Abbiamo capito che la gente moriva nelle proprie case perché tanto negli ospedali non c’era posto, né modo, per curare più nessuno. Spaventati, impotenti, allibiti, da un uragano tanto silenzioso quanto letale, abbiamo lentamente rallentato la corsa del virus: solo grazie a quel distanziamento sociale, a cui ci siamo adeguati, che ha impedito al virus di continuare a saltare da una persona all’altra senza ritegno (così come senza ritegno il virus è saltato da un pipistrello all’uomo in un ambiente che abbiamo alterato fino al punto di modificarne gli ecosistemi, tanto da favorire i virus a fare dal mondo degli animali selvatici quel salto di specie verso l’uomo che ora non sappiamo più controllare).

E ora si riparte. Com’è giusto che sia. Perché la vita deve continuare, le persone devono lavorare per mangiare, e perché l’uomo, che è un animale sociale, non può reggere in una dimensione di vita che non gli appartiene.

Parlerò, in una prossima occasione di come un virus ci abbia aperto gli occhi su un modello di società, produttivo, economico e sociale che è arrivato a fine corsa e che dovremo assolutamente modificare: è un fatto di sopravvivenza.

Ma ora torniamo alla Lombardia.

In questi quasi tre mesi la Regione avrebbe dovuto organizzarsi: impostare un piano di azione per questa famosa fase due che ci rassicurasse. Che ci dicesse che la tanto decantata eccellenza della sanità lombarda ha saputo modificare il suo modello e adattarsi a questa situazione eccezionale. Che si erano ascoltati gli scienziati, fatto tesoro degli esempi virtuosi di chi ha saputo meglio gestire questa emergenza. Il caso del Veneto è emblematico. E non si dica che là i contagi erano meno: avrebbero potuto essere tanti quanti qui ce ne sono stati, se non si fosse là avviata fin da subito quella che l’epidemiologo Vespignani chiama la regola delle 3T: testare, tracciare, trattare.

E invece non è stato così. E oggi in Lombardia regna il caos. Continuiamo ad essere incerti su quel valore di contagio R0 inferiore a 1 che consentirebbe il contenimento del diffondersi della malattia; i contagiati sono ancora nell’ordine delle migliaia (e sappiamo bene che il rapporto tra i numeri che vediamo non corrispondono alla realtà, che molti epidemiologi calcolano essere dieci volte superiore).

Ecco, mentre la Lombardia, cuore pulsante dell’economia italiana, riparte, non c’è nessuna certezza.

I tamponi ci sono o non ci sono? Dove vengono processati? Quanti siamo in grado di farne? A chi? Con quale criterio? I test sierologici li abbiamo? Sono attendibili o no? Quali? Quanti siamo in grado di farne? A chi? Con quale criterio? E infine: chi li fa? Chi li paga? I privati? La Sanità Pubblica? Chi traccia i contagi? Chi identifica i contatti dei contagiati? Chi dispone l’isolamento dei contatti? Chi lo controlla? Dove l’isolamento viene fatto? Le notizie si accavallano confuse, contraddittorie, scoraggianti.

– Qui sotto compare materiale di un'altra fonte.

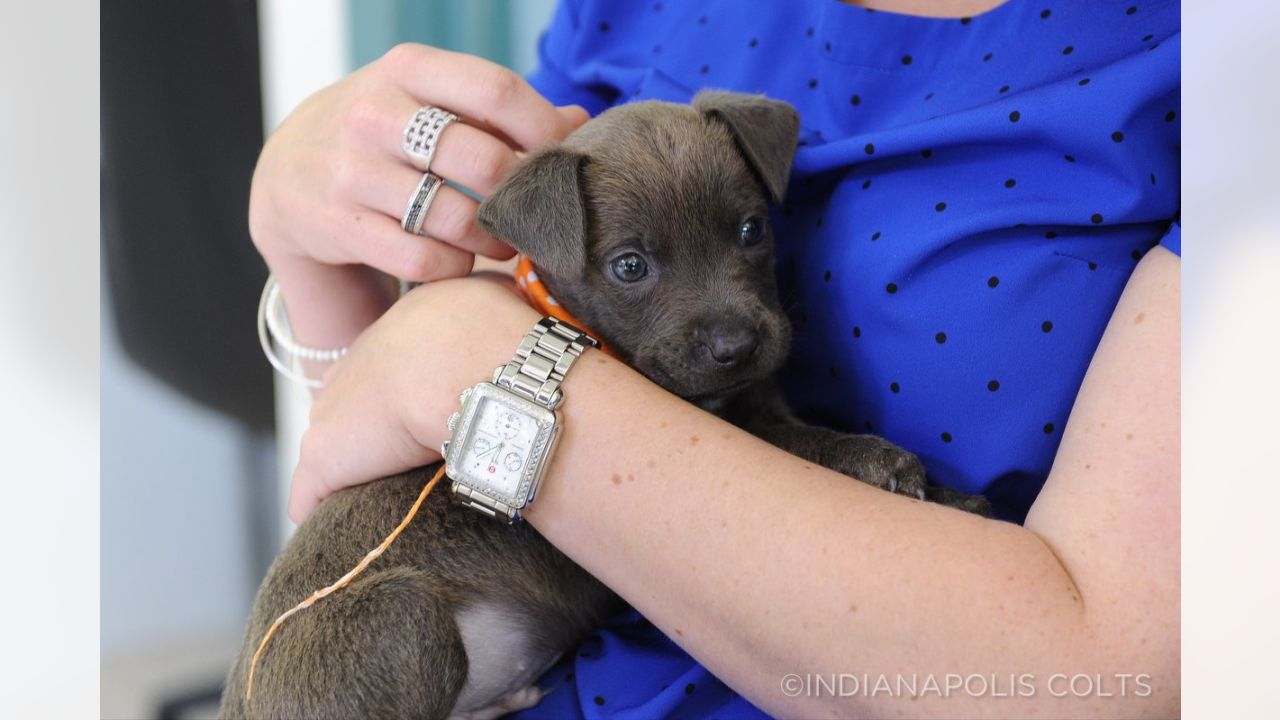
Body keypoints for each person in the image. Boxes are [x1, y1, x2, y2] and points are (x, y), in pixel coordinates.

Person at [251, 0, 1180, 716]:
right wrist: (310, 263)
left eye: (746, 234)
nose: (730, 321)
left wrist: (470, 356)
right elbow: (378, 429)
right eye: (632, 267)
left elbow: (1106, 682)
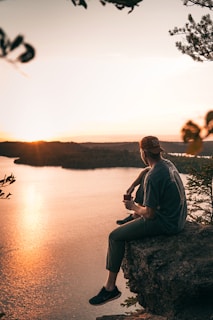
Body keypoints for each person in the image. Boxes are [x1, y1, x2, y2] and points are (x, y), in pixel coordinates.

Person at [89, 135, 187, 306]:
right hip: (179, 217)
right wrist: (133, 185)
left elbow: (149, 214)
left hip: (167, 223)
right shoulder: (166, 164)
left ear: (143, 152)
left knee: (114, 236)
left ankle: (110, 288)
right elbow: (146, 171)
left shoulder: (154, 176)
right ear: (158, 151)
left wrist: (133, 206)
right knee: (144, 184)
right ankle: (134, 217)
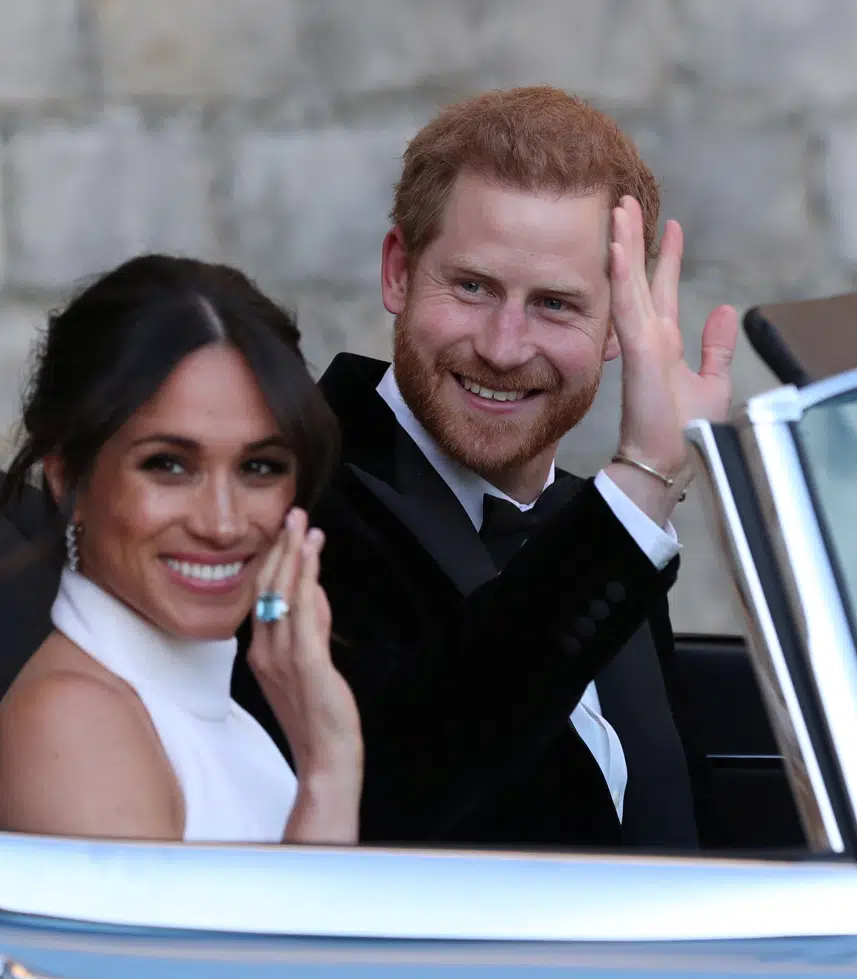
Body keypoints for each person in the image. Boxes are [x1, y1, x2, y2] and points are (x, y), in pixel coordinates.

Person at [232, 86, 739, 848]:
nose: (504, 346)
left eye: (556, 305)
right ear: (399, 272)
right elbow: (403, 789)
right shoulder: (287, 494)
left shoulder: (595, 525)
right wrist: (641, 484)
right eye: (472, 287)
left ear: (617, 327)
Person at [0, 255, 363, 844]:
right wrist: (329, 774)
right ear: (66, 475)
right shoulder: (73, 727)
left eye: (259, 467)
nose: (223, 524)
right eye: (169, 465)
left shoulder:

Caro Presidente Fontana, Caro Assessore Gallera, noi Lombardi siamo molto molto arrabbiati: come si permette l’assessore al Welfare di dire che “chi li propone (i test sierologici) deve occuparsi di tutto, acquisire i test, trovare il laboratorio, spiegare che sono volontari”, insomma che questi test “non devono gravare sulla sanità pubblica”. Caro Assessore Gallera, le ricordo che la sanità è pubblica, e che è proprio la sanità pubblica che deve fornire i test, indicare quali categorie devono farli, mettere al lavoro un esercito di persone (pagate), farsi supportare da quella preziosa (e bistrattata) categoria chiamata “medici di base” per avviare il programma delle 3T; e poi accogliere in strutture deputate, i “corridoi” di cui tutti i Paesi più attenti si sono dotati (alberghi, caserme, ospedali dismessi, fate voi), chi dovrà starsene in quarantena. La sanità pubblica lombarda deve in pochissimi giorni (giorni, non settimane) mettere a punto un piano di intervento per questa benedetta fase 2.

Altrimenti in poche settimane ci ritroveremo tutti di nuovo nella fase 1: ma in una condizione molto peggiore di quella in cui ci siamo trovati all’inizio. E allora non ce ne sarà più per nessuno.